Thirteen consecutive patients who underwent implantation of a total 116 electrodes over a 15-month period were studied retrospectively. Models of the cortex, gray matter, and sulci were generated from patient-specific whole-brain parcellation, and vascular segmentation was performed on the basis of preoperative MR venography. Then, the multidisciplinary implantation strategy and precise trajectory planning were reconstructed using CAP and compared with the implemented manually determined plans.
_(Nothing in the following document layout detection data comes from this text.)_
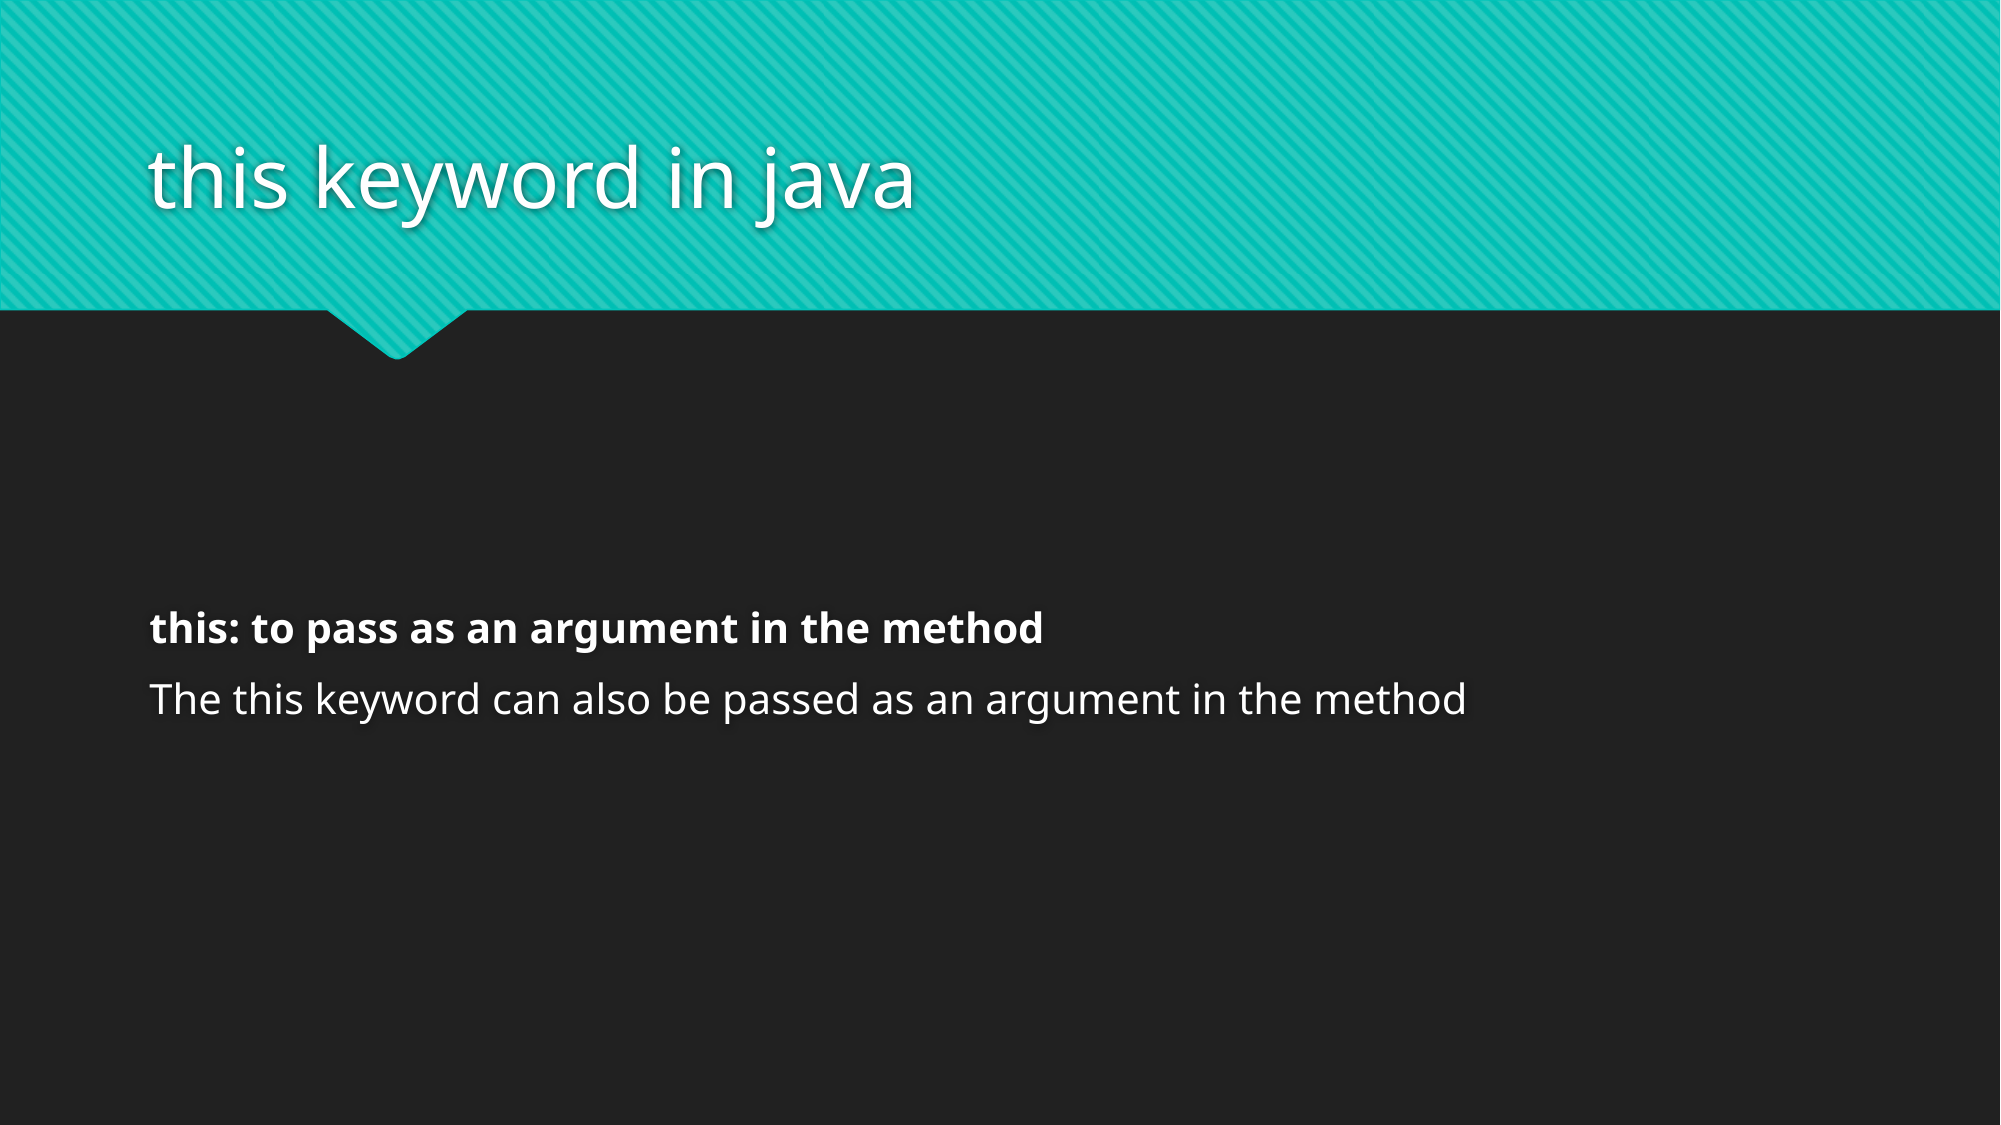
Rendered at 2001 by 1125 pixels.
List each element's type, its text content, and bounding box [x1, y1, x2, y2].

list this: to pass as an argument in the method The this keyword can also be passed as an argument in the method [134, 364, 1866, 962]
title this keyword in java [132, 73, 1868, 233]
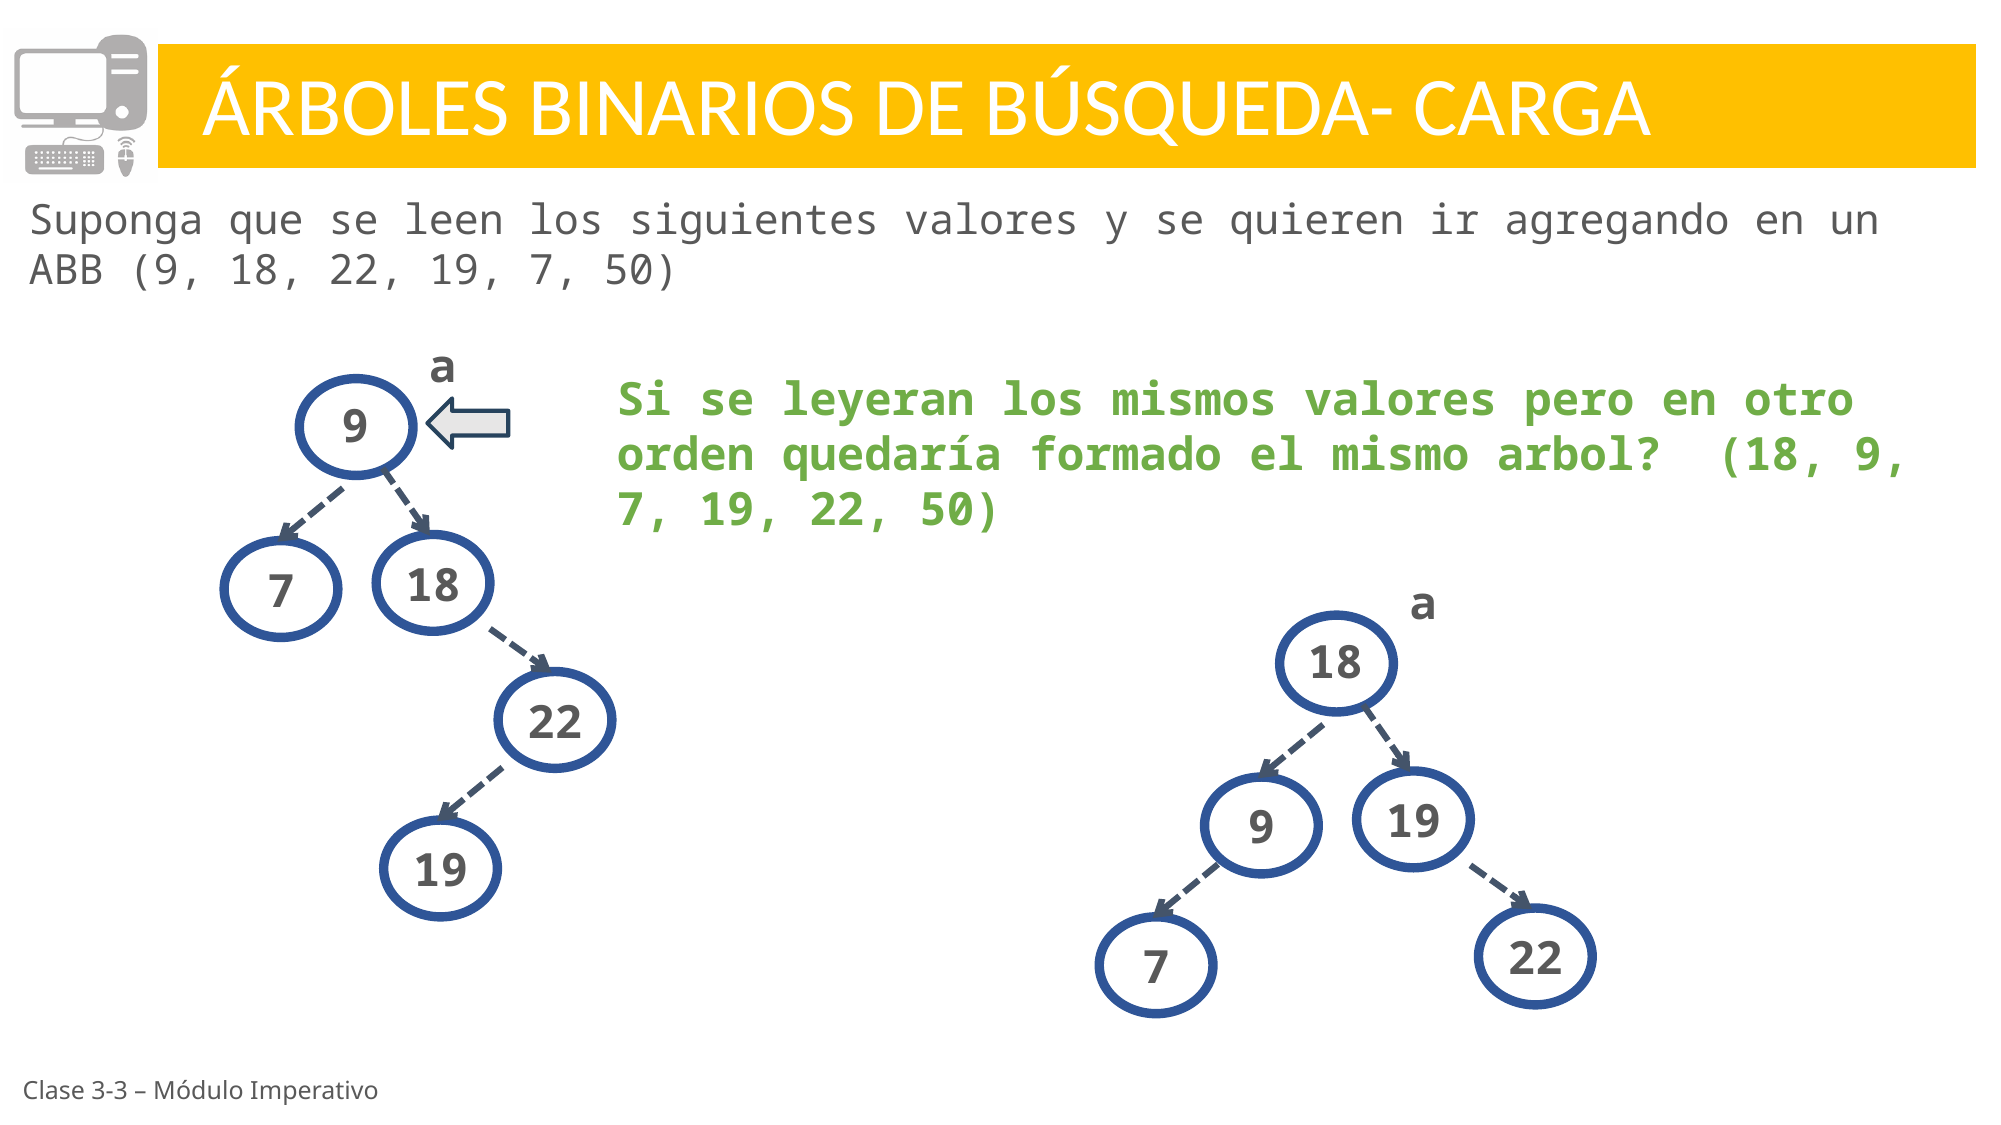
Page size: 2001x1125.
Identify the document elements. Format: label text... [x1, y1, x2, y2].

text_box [277, 487, 344, 543]
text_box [436, 767, 503, 822]
picture [3, 28, 158, 183]
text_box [223, 540, 339, 638]
text_box Suponga que se leen los siguientes valores y se quieren ir agregando en un ABB (9, 18, 22, 19, 7, 50) [13, 185, 1970, 301]
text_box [489, 628, 552, 674]
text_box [375, 534, 491, 632]
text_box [1099, 572, 1593, 1014]
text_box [497, 671, 613, 769]
text_box Si se leyeran los mismos valores pero en otro orden quedaría formado el mismo arbol? (18, 9, 7, 19, 22, 50) [601, 362, 1970, 543]
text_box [299, 335, 499, 476]
text_box Clase 3-3 – Módulo Imperativo [7, 1060, 481, 1118]
text_box [504, 408, 511, 438]
text_box [163, 45, 1976, 167]
text_box ÁRBOLES BINARIOS DE BÚSQUEDA- CARGA [187, 44, 1844, 160]
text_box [382, 467, 431, 536]
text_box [383, 819, 498, 918]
Paired results for safety metric comparisons were available for 104 electrodes. External validity of the suitability and safety of electrode entry points, trajectories, and target-point feasibility was sought from 5 independent, blinded experts from outside institutions.

RESULTS

CAP-generated electrode trajectories resulted in a statistically significant improvement in electrode length, drilling angle, gray matter–sampling ratio, minimum distance from segmented vasculature, and risk (p < 0.05). The blinded external raters had various opinions of trajectory feasibility that were not statistically significant, and they considered a mean of 69.4% of manually determined trajectories and 62.2% of CAP-generated trajectories feasible; 19.4% of the CAP-generated electrode-placement plans were deemed feasible when the manually determined plans were not, whereas 26.5% of the manually determined electrode-placement plans were rated feasible when CAP-determined plans were not (no significant difference).

CONCLUSIONS

CAP generates clinically feasible electrode-placement plans and results in statistically improved safety metrics. CAP is a useful tool for automating the placement of electrodes for SEEG; however, it requires the operating surgeon to review the results before implantation, because only 62% of electrode-placement plans were rated feasible, compared with 69% of the manually determined placement plans, mainly because of proximity of the electrodes to unsegmented vasculature. Improved vascular segmentation and sulcal modeling could lead to further improvements in the feasibility of CAP-generated trajectories.